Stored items
"""

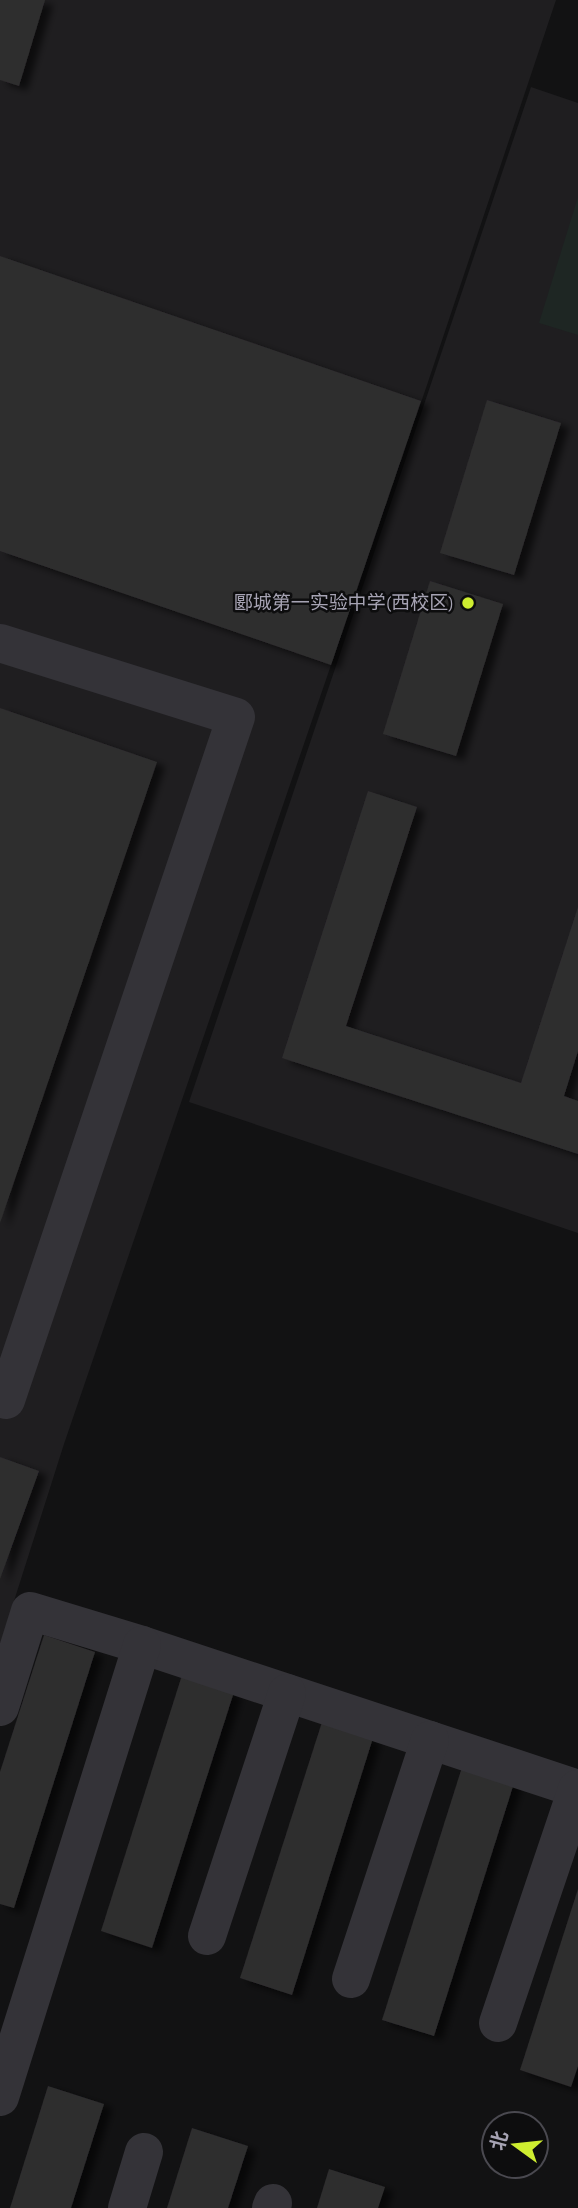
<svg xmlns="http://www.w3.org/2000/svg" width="578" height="2208" font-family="'Alegreya Sans','Noto Sans SC',sans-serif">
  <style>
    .built { fill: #1f1e20 }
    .green { fill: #1e2623 }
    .building { fill: #2e2d2f; filter: url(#shadow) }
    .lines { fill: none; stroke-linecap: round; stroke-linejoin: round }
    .minor { stroke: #343338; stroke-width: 38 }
    .poi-dot { fill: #ceed30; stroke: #0d0d0e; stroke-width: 2.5 }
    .labels { text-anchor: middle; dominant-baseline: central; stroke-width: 5; stroke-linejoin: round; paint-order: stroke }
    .poi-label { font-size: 19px; fill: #a6a3b3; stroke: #0d0d0e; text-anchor: end }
  </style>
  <defs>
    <filter id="shadow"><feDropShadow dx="8" dy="4.5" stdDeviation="3.5" flood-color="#0009"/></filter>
  </defs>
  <rect width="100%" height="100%" fill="#121213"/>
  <g class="built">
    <path d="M 0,0 L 556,0 L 427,385 L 64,1444 L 0,1645 Z"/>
    <path d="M 531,87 L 578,103 L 578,1233 L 189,1102 Z"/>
  </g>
  <path class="green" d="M 578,197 L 578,335 L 539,323 Z"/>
  <g class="building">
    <path d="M 0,0 L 45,0 L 19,86 L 0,80 Z"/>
    <path d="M 0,256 L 421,401 L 331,665 L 0,551 Z"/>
    <path d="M 487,400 L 561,423 L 514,575 L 440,553 Z"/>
    <path d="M 430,581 L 503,604 L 456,756 L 383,734 Z"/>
    <path d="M 0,708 L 157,762 L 0,1223 Z"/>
    <path d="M 368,791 L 417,807 L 346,1026 L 521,1083 L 578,907 L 578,1051 L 564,1096 L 578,1101 L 578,1154 L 282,1058 Z"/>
    <path d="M 0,1457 L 39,1471 L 0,1579 Z"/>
    <path d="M 44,1635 L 95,1652 L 14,1908 L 0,1904 L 0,1772 Z"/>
    <path d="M 182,1675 L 234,1692 L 152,1948 L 101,1931 Z"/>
    <path d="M 322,1722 L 373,1738 L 292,1995 L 240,1978 Z"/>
    <path d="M 463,1764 L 515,1780 L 434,2036 L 382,2020 Z"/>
    <path d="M 578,1889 L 578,2066 L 571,2087 L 520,2070 Z"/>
    <path d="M 48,2086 L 104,2104 L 71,2208 L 10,2208 Z"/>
    <path d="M 192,2128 L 248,2146 L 228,2208 L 167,2208 Z"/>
    <path d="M 329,2169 L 385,2187 L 378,2208 L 317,2208 Z"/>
  </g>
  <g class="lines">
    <g class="minor">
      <path d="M 0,643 L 236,717 L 6,1400 L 0,1398"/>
      <path d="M 0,1707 L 30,1611 L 142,1645 L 578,1789"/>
      <path d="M 207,1936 L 287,1693"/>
      <path d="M 351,1979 L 430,1740"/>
      <path d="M 498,2023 L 577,1789"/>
      <path d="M 0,2097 L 142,1645"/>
      <path d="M 127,2208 L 144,2152"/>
      <path d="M 271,2208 L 273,2203"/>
    </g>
  </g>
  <circle class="poi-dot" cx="468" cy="603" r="7"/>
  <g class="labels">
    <g class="poi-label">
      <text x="454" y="603">郾城第一实验中学(西校区)</text>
    </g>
  </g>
  <g transform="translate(515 2145) rotate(285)"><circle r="33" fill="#0d0d0e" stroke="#4a4950" stroke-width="2"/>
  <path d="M0-5L12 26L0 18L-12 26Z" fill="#ceed30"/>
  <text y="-10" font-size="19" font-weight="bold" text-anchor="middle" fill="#a6a3b3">北</text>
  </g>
</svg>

"""

▶ **Your assignment**
Give back all the data exactly, minus pictures.

▶ **Exercise result**
<svg xmlns="http://www.w3.org/2000/svg" width="578" height="2208" font-family="'Alegreya Sans','Noto Sans SC',sans-serif">
  <style>
    .built { fill: #1f1e20 }
    .green { fill: #1e2623 }
    .building { fill: #2e2d2f; filter: url(#shadow) }
    .lines { fill: none; stroke-linecap: round; stroke-linejoin: round }
    .minor { stroke: #343338; stroke-width: 38 }
    .poi-dot { fill: #ceed30; stroke: #0d0d0e; stroke-width: 2.5 }
    .labels { text-anchor: middle; dominant-baseline: central; stroke-width: 5; stroke-linejoin: round; paint-order: stroke }
    .poi-label { font-size: 19px; fill: #a6a3b3; stroke: #0d0d0e; text-anchor: end }
  </style>
  <defs>
    <filter id="shadow"><feDropShadow dx="8" dy="4.5" stdDeviation="3.5" flood-color="#0009"/></filter>
  </defs>
  <rect width="100%" height="100%" fill="#121213"/>
  <g class="built">
    <path d="M 0,0 L 556,0 L 427,385 L 64,1444 L 0,1645 Z"/>
    <path d="M 531,87 L 578,103 L 578,1233 L 189,1102 Z"/>
  </g>
  <path class="green" d="M 578,197 L 578,335 L 539,323 Z"/>
  <g class="building">
    <path d="M 0,0 L 45,0 L 19,86 L 0,80 Z"/>
    <path d="M 0,256 L 421,401 L 331,665 L 0,551 Z"/>
    <path d="M 487,400 L 561,423 L 514,575 L 440,553 Z"/>
    <path d="M 430,581 L 503,604 L 456,756 L 383,734 Z"/>
    <path d="M 0,708 L 157,762 L 0,1223 Z"/>
    <path d="M 368,791 L 417,807 L 346,1026 L 521,1083 L 578,907 L 578,1051 L 564,1096 L 578,1101 L 578,1154 L 282,1058 Z"/>
    <path d="M 0,1457 L 39,1471 L 0,1579 Z"/>
    <path d="M 44,1635 L 95,1652 L 14,1908 L 0,1904 L 0,1772 Z"/>
    <path d="M 182,1675 L 234,1692 L 152,1948 L 101,1931 Z"/>
    <path d="M 322,1722 L 373,1738 L 292,1995 L 240,1978 Z"/>
    <path d="M 463,1764 L 515,1780 L 434,2036 L 382,2020 Z"/>
    <path d="M 578,1889 L 578,2066 L 571,2087 L 520,2070 Z"/>
    <path d="M 48,2086 L 104,2104 L 71,2208 L 10,2208 Z"/>
    <path d="M 192,2128 L 248,2146 L 228,2208 L 167,2208 Z"/>
    <path d="M 329,2169 L 385,2187 L 378,2208 L 317,2208 Z"/>
  </g>
  <g class="lines">
    <g class="minor">
      <path d="M 0,643 L 236,717 L 6,1400 L 0,1398"/>
      <path d="M 0,1707 L 30,1611 L 142,1645 L 578,1789"/>
      <path d="M 207,1936 L 287,1693"/>
      <path d="M 351,1979 L 430,1740"/>
      <path d="M 498,2023 L 577,1789"/>
      <path d="M 0,2097 L 142,1645"/>
      <path d="M 127,2208 L 144,2152"/>
      <path d="M 271,2208 L 273,2203"/>
    </g>
  </g>
  <circle class="poi-dot" cx="468" cy="603" r="7"/>
  <g class="labels">
    <g class="poi-label">
      <text x="454" y="603">郾城第一实验中学(西校区)</text>
    </g>
  </g>
  <g transform="translate(515 2145) rotate(285)"><circle r="33" fill="#0d0d0e" stroke="#4a4950" stroke-width="2"/>
  <path d="M0-5L12 26L0 18L-12 26Z" fill="#ceed30"/>
  <text y="-10" font-size="19" font-weight="bold" text-anchor="middle" fill="#a6a3b3">北</text>
  </g>
</svg>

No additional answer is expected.